**Assigned task 1**
List the household chores that the passage on caring for aging parents says clients may save up or let pile up before a visit.

- - -

Of course, your parents tend to stock-pile all the issues until you arrive. Then it takes longer to address everything.  The same is true for our visits.  Clients may save up the dishes and the housekeeping and laundry pile up.  The items you plan in advance that you figure might take an hour or so end up taking much longer when the list keeps growing!

 

It’s not just about tasks; it’s also about pacing.

 

If you personally have a doctor’s appointment at 11 am, how much time do you allow yourself to get showered, dressed, ready and out the door?  Now, what if your parents have a doctor’s appointment at 11 am?  It takes a lot more time since every step in the process needs to be adjusted to allow the extra time they may require or prefer.

 

It likely takes much longer for them to manage to get in and out of the shower.  Selecting an outfit and dressing likely takes longer, as does personal grooming and other morning routines.  Physically getting into and out of the car may take longer, and your parents may prefer to be at the appointment 20 minutes early instead of arriving just on time. . .despite the fact that the doctor is always behind schedule and you know you’ll end up waiting anyway!

- - -

**Assigned task 2**
Copy the lines of the listing from the line with "今年是中国人民抗日战争暨世界反法西斯战" to the line with "千亿国资入场，广东现代化海洋牧场建设进入2.0时代｜聊点政经事", including both of those lines, without changing a character.

- - -

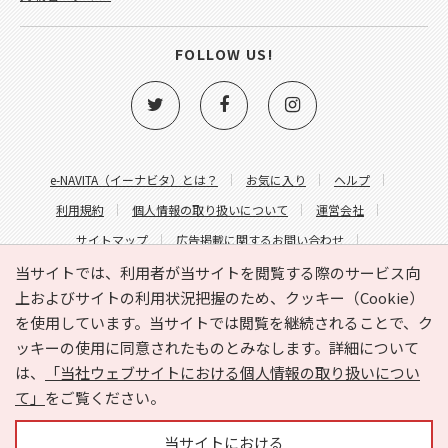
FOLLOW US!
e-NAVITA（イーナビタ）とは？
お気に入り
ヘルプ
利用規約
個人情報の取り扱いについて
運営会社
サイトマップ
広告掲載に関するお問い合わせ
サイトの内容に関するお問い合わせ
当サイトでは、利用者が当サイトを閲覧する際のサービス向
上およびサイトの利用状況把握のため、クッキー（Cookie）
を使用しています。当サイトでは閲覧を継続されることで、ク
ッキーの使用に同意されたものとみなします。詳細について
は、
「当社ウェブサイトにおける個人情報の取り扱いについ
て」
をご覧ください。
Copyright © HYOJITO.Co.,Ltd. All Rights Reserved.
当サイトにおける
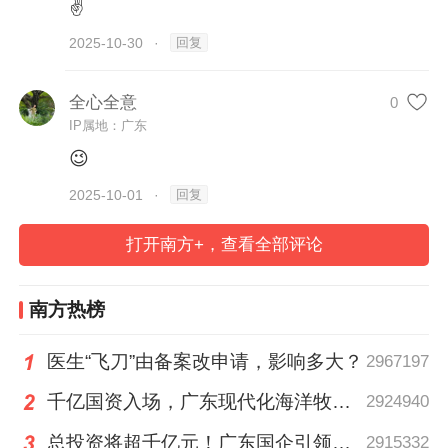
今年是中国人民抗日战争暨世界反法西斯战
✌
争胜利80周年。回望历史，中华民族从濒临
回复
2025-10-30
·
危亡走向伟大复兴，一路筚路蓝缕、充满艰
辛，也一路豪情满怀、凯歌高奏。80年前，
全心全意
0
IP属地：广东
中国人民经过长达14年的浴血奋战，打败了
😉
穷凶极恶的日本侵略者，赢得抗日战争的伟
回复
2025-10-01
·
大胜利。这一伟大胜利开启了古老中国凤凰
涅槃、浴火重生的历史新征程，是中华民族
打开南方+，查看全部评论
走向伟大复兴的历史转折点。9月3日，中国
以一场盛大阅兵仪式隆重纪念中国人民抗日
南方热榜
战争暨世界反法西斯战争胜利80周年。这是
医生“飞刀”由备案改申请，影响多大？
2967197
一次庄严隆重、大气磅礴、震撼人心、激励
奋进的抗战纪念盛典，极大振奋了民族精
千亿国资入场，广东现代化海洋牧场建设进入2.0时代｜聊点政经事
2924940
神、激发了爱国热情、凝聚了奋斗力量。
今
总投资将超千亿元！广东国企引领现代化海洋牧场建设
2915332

- - -

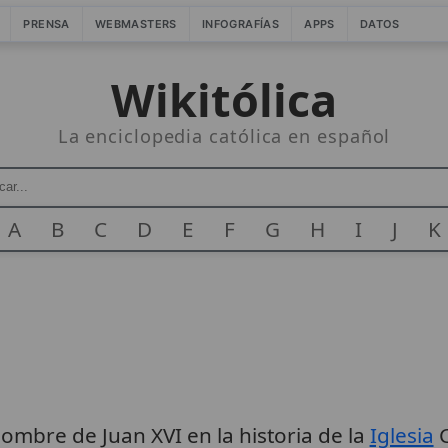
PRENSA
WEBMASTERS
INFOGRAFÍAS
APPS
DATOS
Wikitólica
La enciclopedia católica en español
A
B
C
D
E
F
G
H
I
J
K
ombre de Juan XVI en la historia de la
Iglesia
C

- - -

**Exercise answer 1**
- the dishes
- the housekeeping
- the laundry

**Exercise answer 2**
今年是中国人民抗日战争暨世界反法西斯战
✌
争胜利80周年。回望历史，中华民族从濒临
回复
2025-10-30
·
危亡走向伟大复兴，一路筚路蓝缕、充满艰
辛，也一路豪情满怀、凯歌高奏。80年前，
全心全意
0
IP属地：广东
中国人民经过长达14年的浴血奋战，打败了
😉
穷凶极恶的日本侵略者，赢得抗日战争的伟
回复
2025-10-01
·
大胜利。这一伟大胜利开启了古老中国凤凰
涅槃、浴火重生的历史新征程，是中华民族
打开南方+，查看全部评论
走向伟大复兴的历史转折点。9月3日，中国
以一场盛大阅兵仪式隆重纪念中国人民抗日
南方热榜
战争暨世界反法西斯战争胜利80周年。这是
医生“飞刀”由备案改申请，影响多大？
2967197
一次庄严隆重、大气磅礴、震撼人心、激励
奋进的抗战纪念盛典，极大振奋了民族精
千亿国资入场，广东现代化海洋牧场建设进入2.0时代｜聊点政经事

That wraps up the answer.